- Purpose: measures progress of psychiatric treatment

= Symptom Checklist 90 =

The Symptom Checklist-90-R (SCL-90-R) is a relatively brief self-report psychometric instrument (questionnaire) published by the Clinical Assessment division of the Pearson Assessment & Information group. It is designed to evaluate a broad range of psychological problems and symptoms of psychopathology. It is also used in measuring the progress and outcome of psychiatric and psychological treatments or for research purposes.
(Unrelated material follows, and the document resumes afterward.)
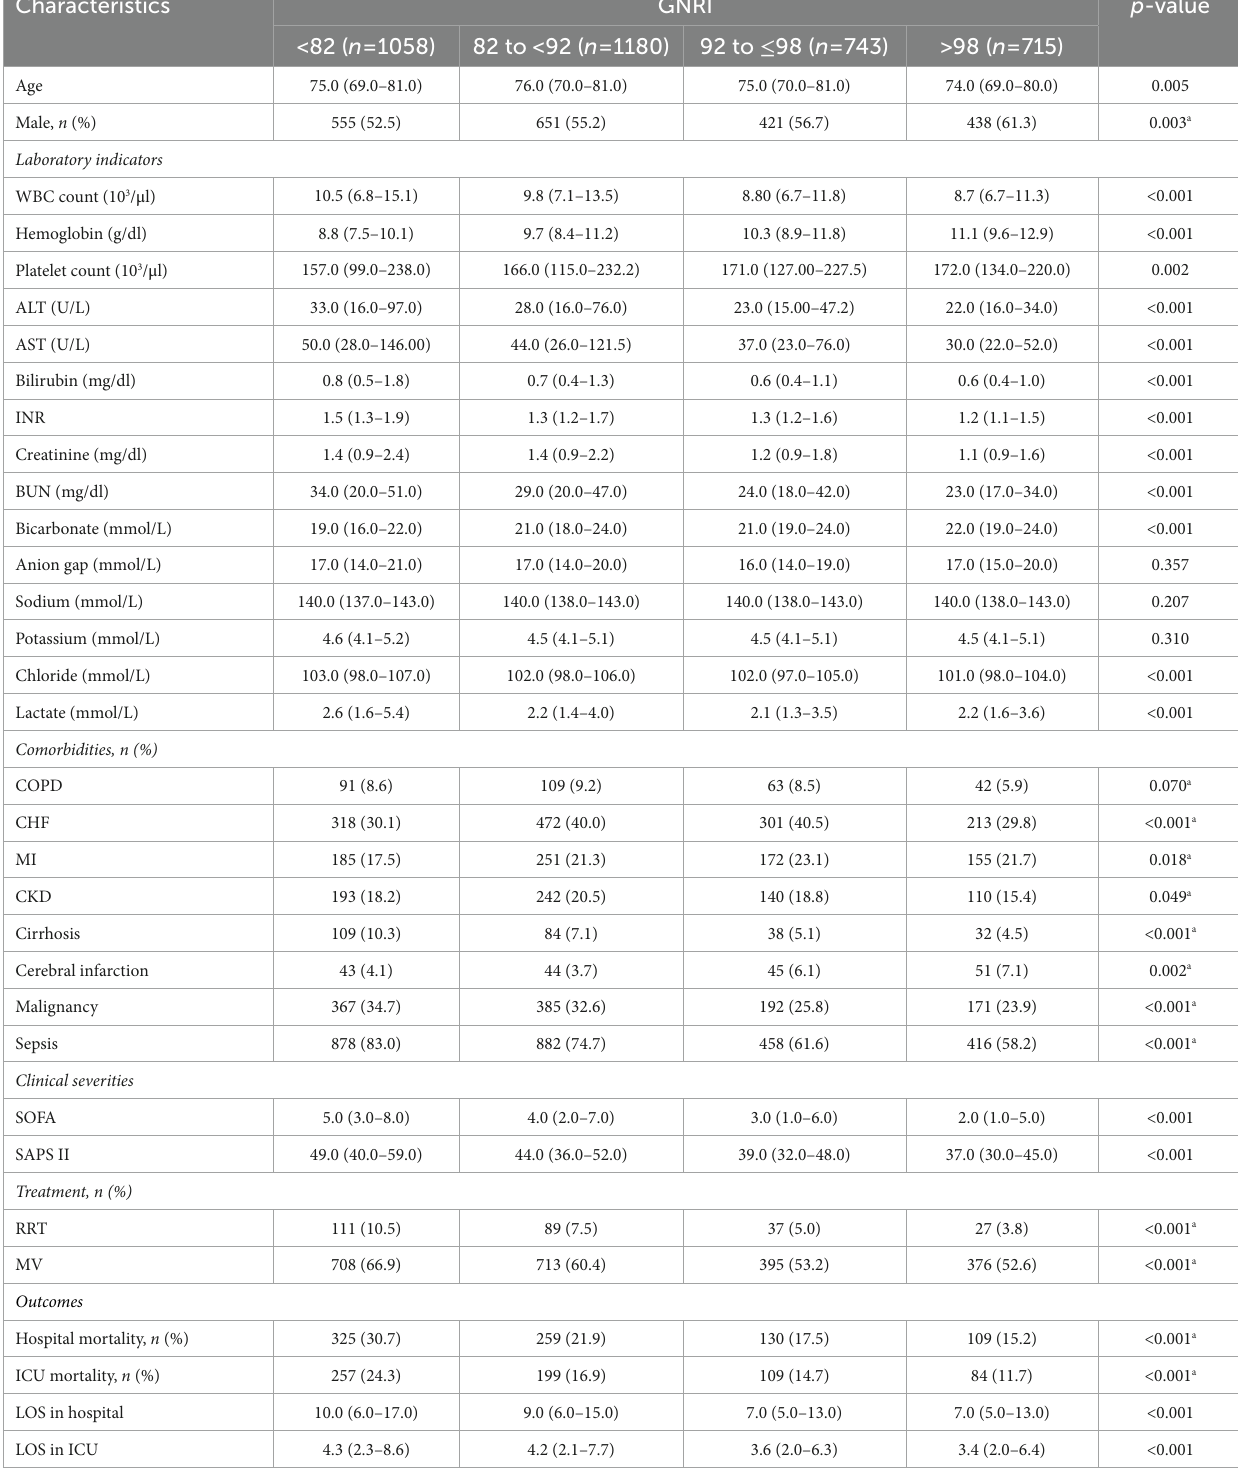
TABLE 1 Baseline characteristics of the study population grouped according to GNRI.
According to the overview given by the publisher, the SCL-90-R is normed on individuals 13 years and older. It consists of 90 items and takes 12–15 minutes to administer, yielding nine scores along primary symptom dimensions and three scores among global distress indices. The primary symptom dimensions that are assessed are somatization, obsessive-compulsive, interpersonal sensitivity, depression, anxiety, hostility, phobic anxiety, paranoid ideation, psychoticism, and a category of "additional items" which helps clinicians assess other aspect of the clients symptoms (e.g. item 19, "poor appetite"). The three indices are global wellness index, hardiness, and symptom free. A high number of studies have been conducted demonstrating the reliability, validity, and utility of the instrument. It is one of the most widely used measures of psychological distress in clinical practice and research. The Spanish adaptation was made by Luis de Rivera, MD.